Much ink and pixellage has been used early in the 2009-10 NHL season to describe the significant improvement of Pittsburgh captain and top-line centre Sidney Crosby on faceoffs. For a player widely acknowledged as among the best, if not the best in the world, continuing improvement by Crosby in a former area of weakness must be deflating for opposing teams who already have enough trouble defending against his many strengths.
Of course, the Penguins’ #2 centre isn’t bad either: reigning Art Ross and Conn Smythe winner Evgeni Malkin. Barring injuries, the Penguins know that continued consistent work ethic, perseverance to improve and natural maturity – both physical and mental – from Crosby and Malkin will give the club a chance to venture far into the playoffs every spring.
But the difference between merely being a strong playoff contender and being a Stanley Cup favourite lies further down the depth chart. On offence, scoring from wingers flanking Crosby and Malkin as well as from third and fourth liners will be a key factor determining success or failure in defending the Cup this season. While some clubs boast two star centres like the Penguins, no other team possesses the talent at the centre position on the third line that Pittsburgh does in Jordan Staal.

■ RECORD EXTRACTS
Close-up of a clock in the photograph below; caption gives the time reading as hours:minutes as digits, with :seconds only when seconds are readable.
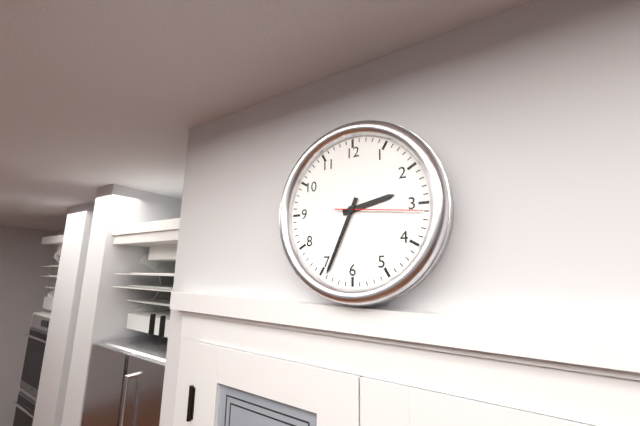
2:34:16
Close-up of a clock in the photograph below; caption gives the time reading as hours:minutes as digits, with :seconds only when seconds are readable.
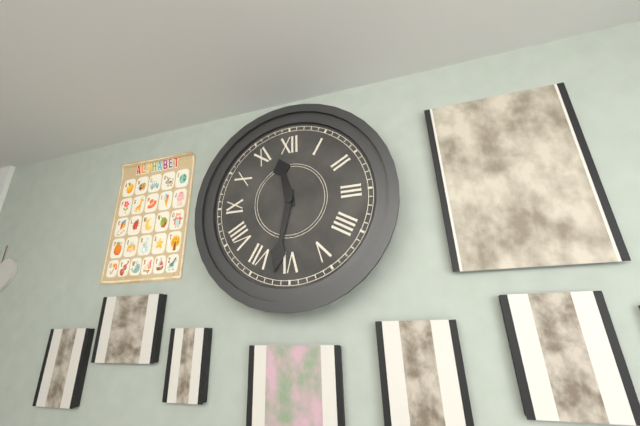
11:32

---

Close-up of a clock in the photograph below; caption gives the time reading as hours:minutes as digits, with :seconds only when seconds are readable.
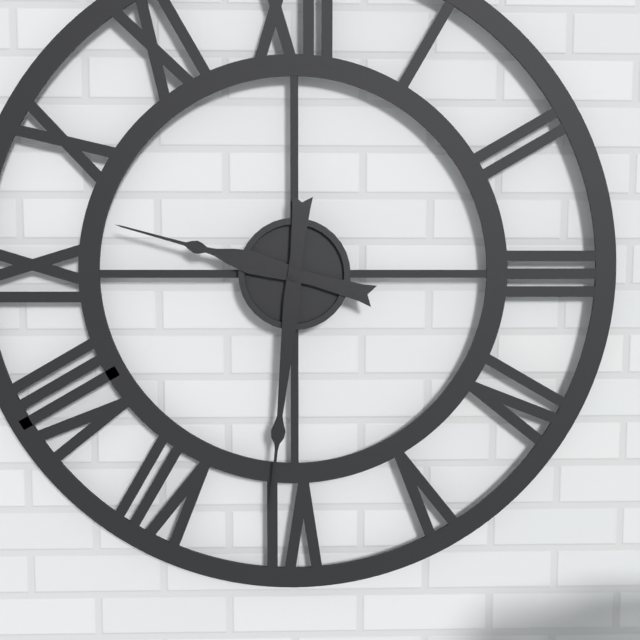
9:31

■ GIVEN PROBLEM 1
Reproduce the part of the hockey article between "But the difference" and "in Jordan Staal.", inclusive.
■ GIVEN PROBLEM 2
In the hockey article, which player is named as the Penguins' #2 centre?

■ WORKED ANSWER 1
But the difference between merely being a strong playoff contender and being a Stanley Cup favourite lies further down the depth chart. On offence, scoring from wingers flanking Crosby and Malkin as well as from third and fourth liners will be a key factor determining success or failure in defending the Cup this season. While some clubs boast two star centres like the Penguins, no other team possesses the talent at the centre position on the third line that Pittsburgh does in Jordan Staal.

■ WORKED ANSWER 2
Evgeni Malkin